Badge-sized motifs and those that go across the chest are the most popular sizes, and with a pocket-size motif costing roughly the same as embroidery of the same size, rhinestones won’t break the bank, explains Lizzie. She does have two specially made hoodies that she decorated with elaborate designs – Tutankhamun and a Red Indian chief – which were exhibited at the Clothes Show Live several years ago: “They definitely brought in the crowds!” she recalls. While they will never be for sale, they have been valued at a staggering £1500 each.
Lizzie notes that some printers apply rhinestone motifs using cutters to create their own stencils. This is called the brush method. “They use their cutter to cut little holes in this special material and then they brush the stones in and then use the plastic to pick up the motif and then put it on a garment.” She suggests that while this does give autonomy to the decorator, it is only good for small scale jobs: “When it comes to someone wanting 10 or 15 of them, or more than one colour, or more than one size of stone, then it’s not really viable,” she advises. But Lizzie concedes that this approach does offer quicker turn-round, cutting out the time it takes to send a design to a rhinestone designer and for a motif to be sent back.
The rise of the gymnast
In spite of high street shops appearing to have moved on from the bling phase that saw clothes liberally scattered with decorative stones, RhinestonesOnline is seeing its workload steadily increasing along with a sharp rise in the demand for rhinestones from certain market sectors. “There are definitely certain sectors that the printers are wanting me to make motifs for. The alphabets have always been popular but it’s things like gymnastwear now: they seem to be on the increase. I think gymnasts started to use them [rhinestones] on their competitionwear, where they would use more elite stones, but now they want them on their practicewear, where they’ll use the economy stone.
“I’ve got print companies from Ireland, Northern Ireland and Scotland wanting more and more for gymnasts.
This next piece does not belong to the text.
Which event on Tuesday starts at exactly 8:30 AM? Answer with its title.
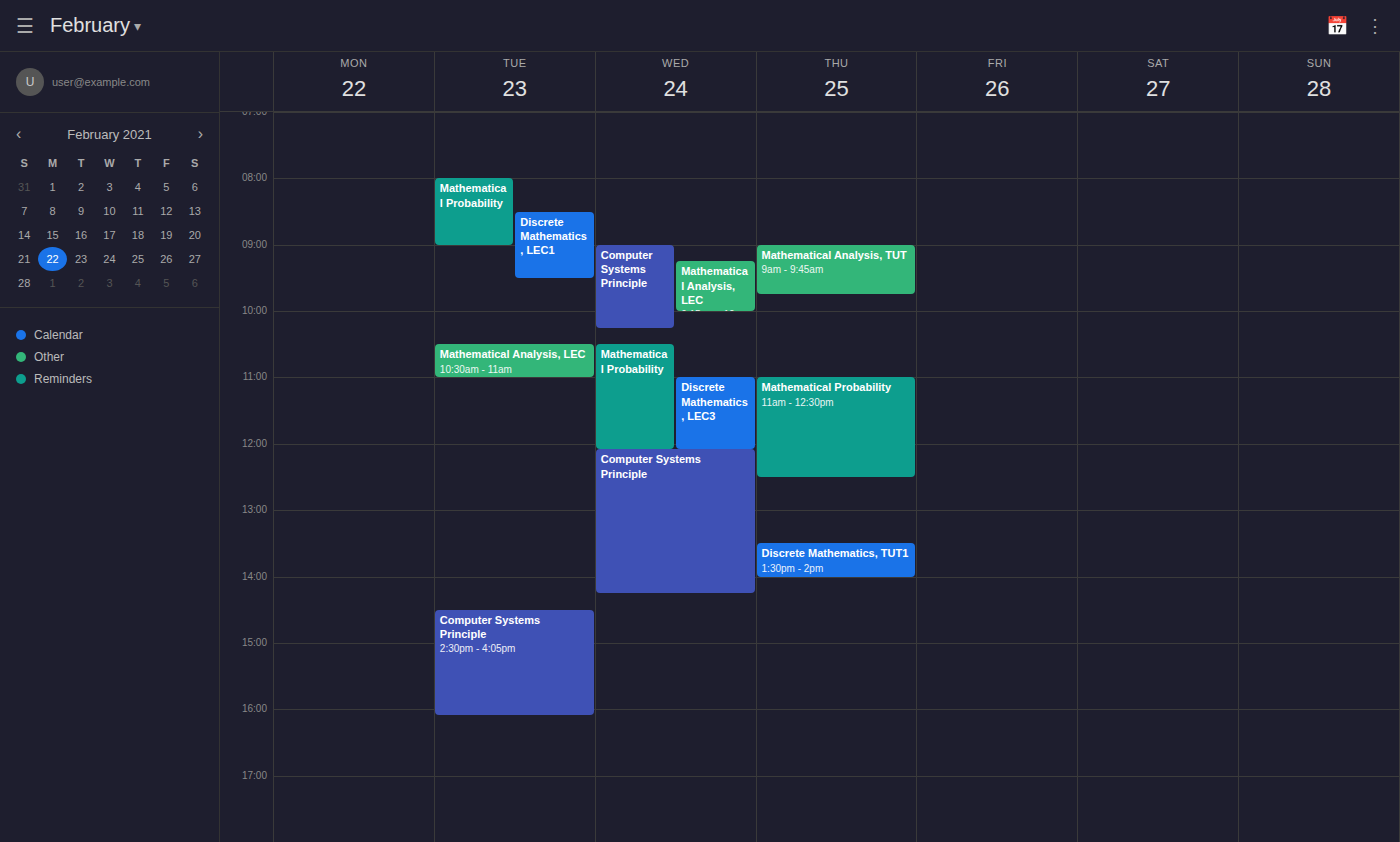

Ice-skaters are also on the increase, and cheerleaders are going for lots of it at the moment on their practicewear too.”
For any business that’s thinking of adding motifs to its garment decoration services, all that is needed is a heat press and some advice, which Lizzie will happily share. “If they just ring us, we’ll take them through it: the heat settings, how long they press it for… It’s not rocket science.”
She does encourage people to be more creative and use rhinestones as part of a mixed-media design. Lizzie points out that print and embroidery emphasised with rhinestones here and there can be a very effective way to bring a design to life, and as rhinestones can be heat-fixed to any porous material then the possibilities are huge. Her best tip is to always apply the vinyl before the stones, and to apply the stones before the embroidery. And to ask for advice! “Whatever you want to know, there’s always an answer,” she promises.
The most complex request yet…
A client recently asked Lizzie to create a Predator image – from the 1987 sci-fi film of the same name. “It was an awesome commission,” she says happily. “It took me eight hours and I did it from a sketch – a pencil diagram with lots of shading. I used Photoshop to try and accentuate the lines. It took me what seemed like forever but I really enjoyed doing it.” The design used 1467 3 mm matt silver rhinestuds, 1559 2 mm matt silver rhinestuds, 3285 2 mm matt grey rhinestuds, 59 ss10 peridot rhinestones and 214 ss6 gold rhinestuds.